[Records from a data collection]
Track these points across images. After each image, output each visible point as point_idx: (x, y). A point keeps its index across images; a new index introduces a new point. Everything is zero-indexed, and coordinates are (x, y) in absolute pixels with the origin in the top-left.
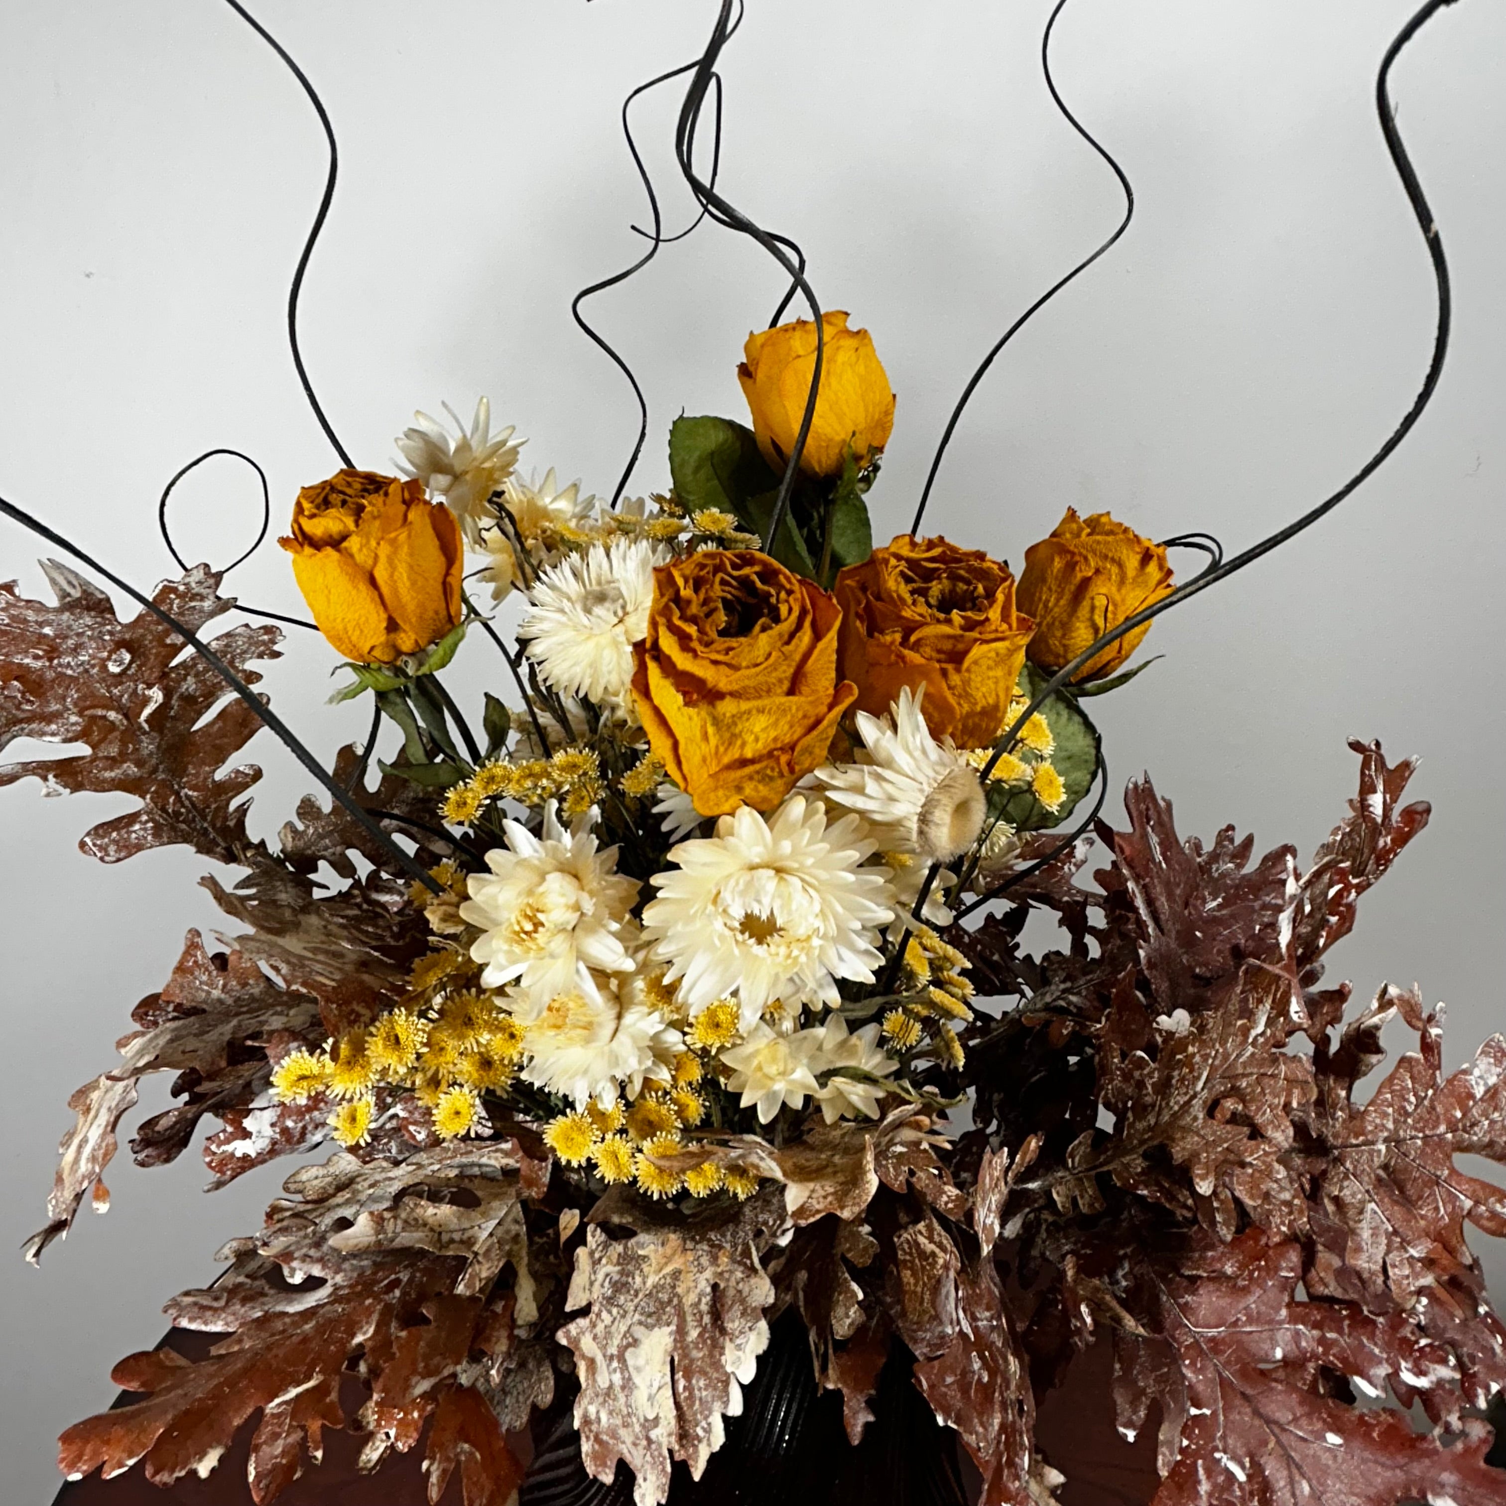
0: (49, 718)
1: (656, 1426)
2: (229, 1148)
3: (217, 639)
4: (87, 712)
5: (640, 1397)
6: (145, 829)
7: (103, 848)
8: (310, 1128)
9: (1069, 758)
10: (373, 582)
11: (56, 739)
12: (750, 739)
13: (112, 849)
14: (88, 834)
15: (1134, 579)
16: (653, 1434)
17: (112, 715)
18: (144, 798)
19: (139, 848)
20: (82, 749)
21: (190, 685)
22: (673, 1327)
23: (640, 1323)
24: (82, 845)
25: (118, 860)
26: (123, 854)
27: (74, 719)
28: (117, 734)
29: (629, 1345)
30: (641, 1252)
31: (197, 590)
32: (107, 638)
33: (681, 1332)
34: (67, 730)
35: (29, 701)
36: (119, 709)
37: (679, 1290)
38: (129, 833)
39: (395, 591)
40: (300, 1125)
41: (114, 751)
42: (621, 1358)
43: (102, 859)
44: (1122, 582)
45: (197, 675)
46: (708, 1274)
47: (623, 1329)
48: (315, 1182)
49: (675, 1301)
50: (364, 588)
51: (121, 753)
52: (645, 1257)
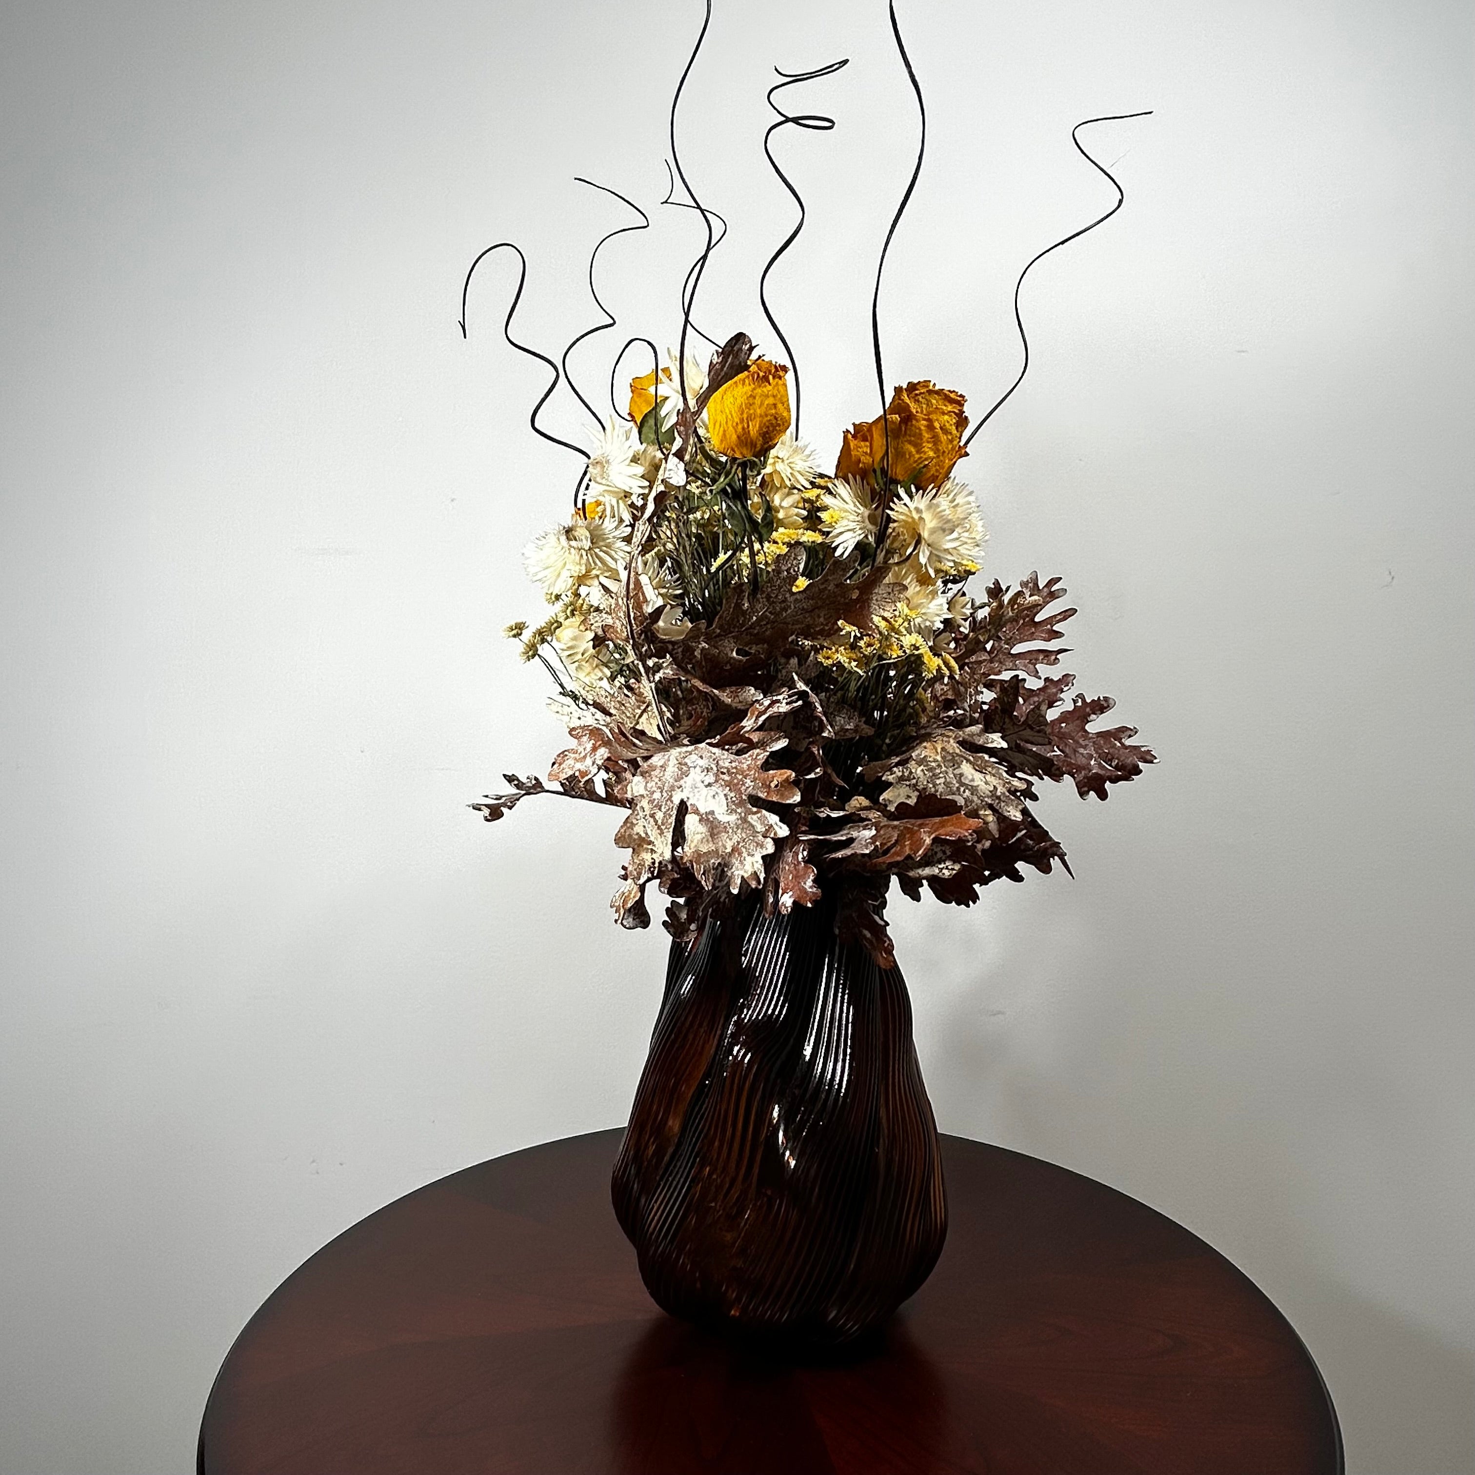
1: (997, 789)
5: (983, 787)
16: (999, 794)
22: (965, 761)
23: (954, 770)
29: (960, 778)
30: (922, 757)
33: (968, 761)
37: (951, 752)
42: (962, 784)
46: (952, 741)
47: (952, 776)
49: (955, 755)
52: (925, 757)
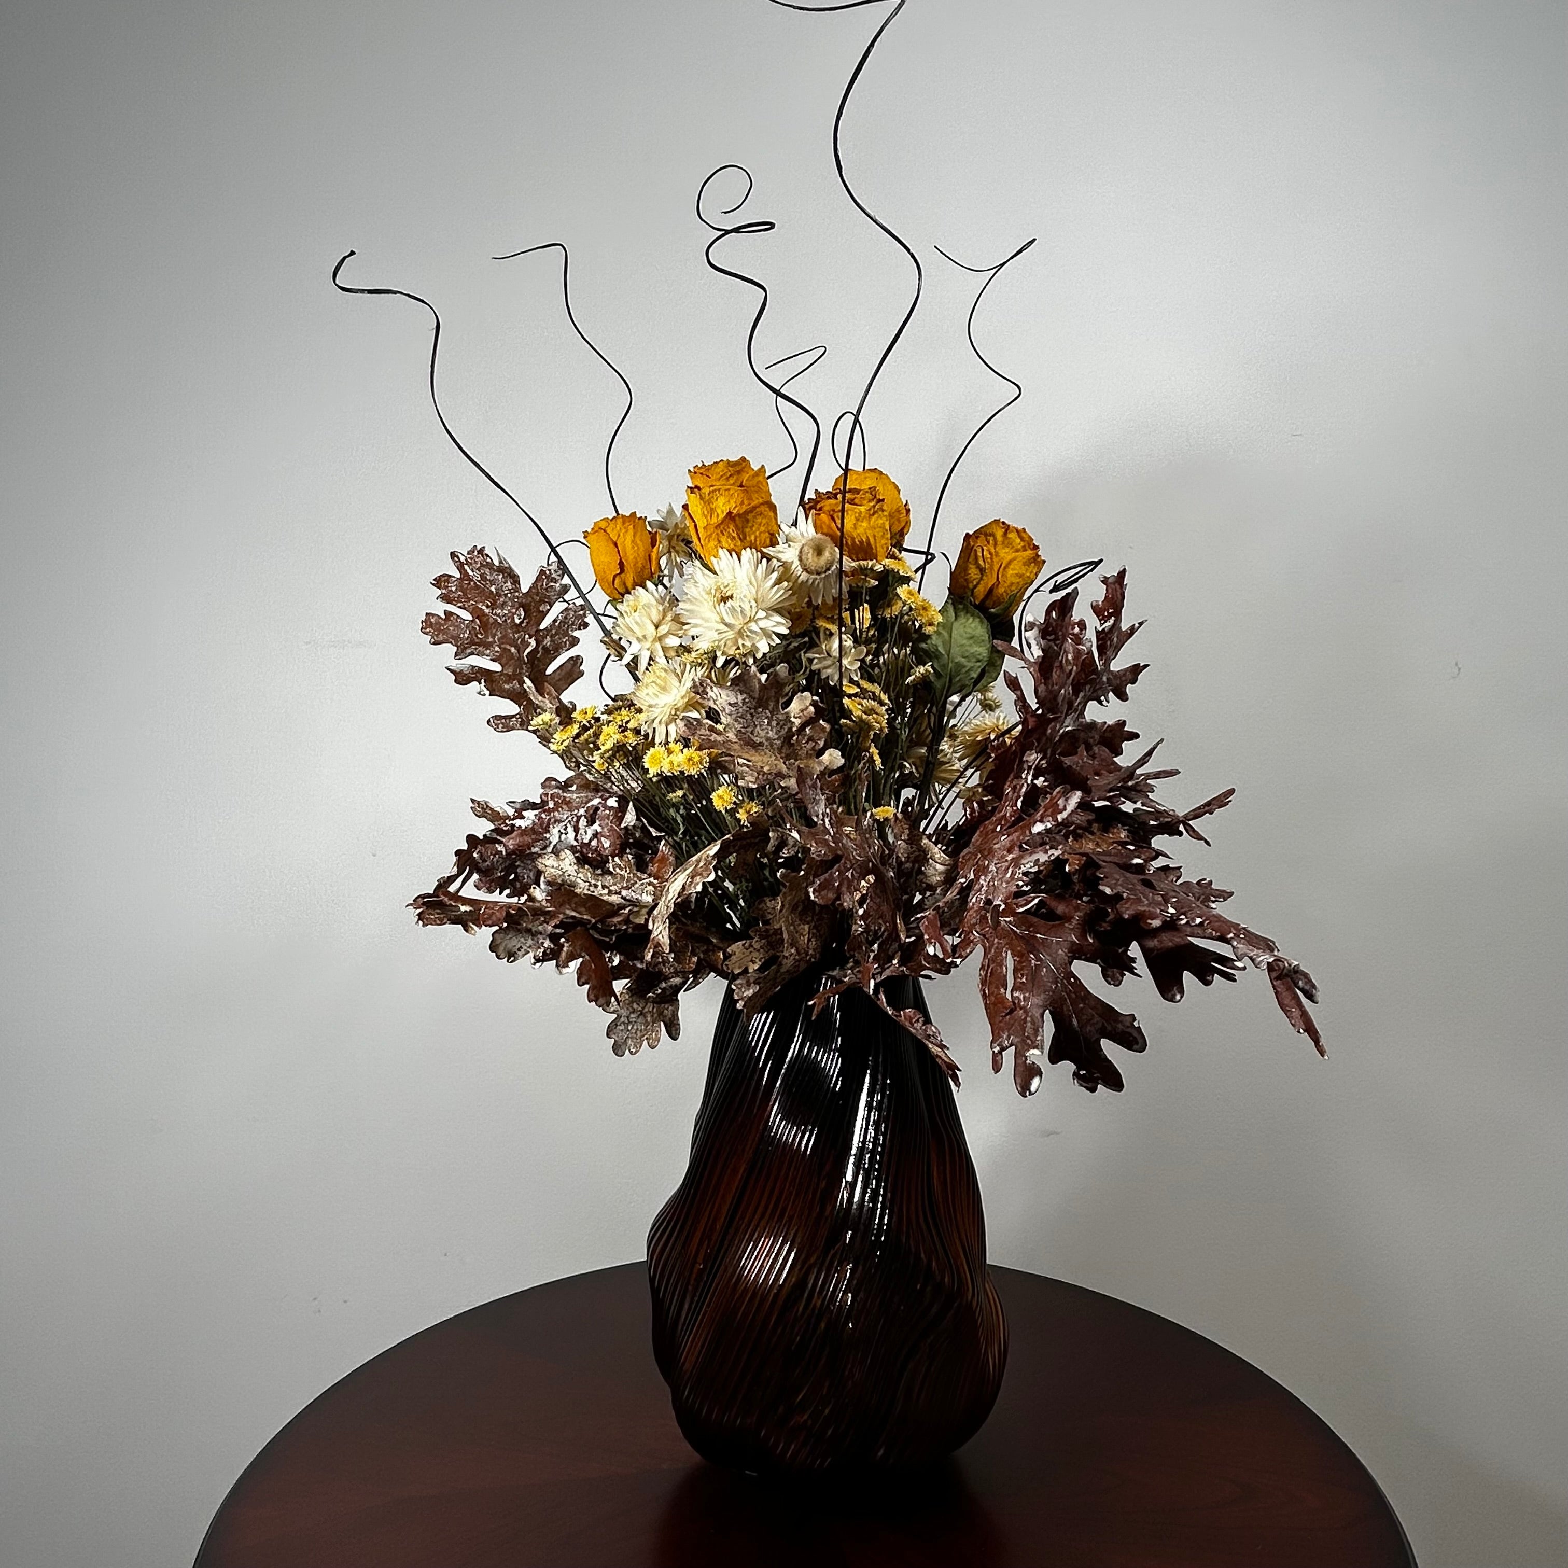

> _AIM OF THE TASK_
Give back exactly the lines from the one that contains "26: (123, 854)" to the final line of the data above, both included, with all pictures removed.

> _EXPECTED ANSWER_
26: (123, 854)
27: (74, 719)
28: (117, 734)
29: (629, 1345)
30: (641, 1252)
31: (197, 590)
32: (107, 638)
33: (681, 1332)
34: (67, 730)
35: (29, 701)
36: (119, 709)
37: (679, 1290)
38: (129, 833)
39: (395, 591)
40: (300, 1125)
41: (114, 751)
42: (621, 1358)
43: (102, 859)
44: (1122, 582)
45: (197, 675)
46: (708, 1274)
47: (623, 1329)
48: (315, 1182)
49: (675, 1301)
50: (364, 588)
51: (121, 753)
52: (645, 1257)
1: (997, 789)
5: (983, 787)
16: (999, 794)
22: (965, 761)
23: (954, 770)
29: (960, 778)
30: (922, 757)
33: (968, 761)
37: (951, 752)
42: (962, 784)
46: (952, 741)
47: (952, 776)
49: (955, 755)
52: (925, 757)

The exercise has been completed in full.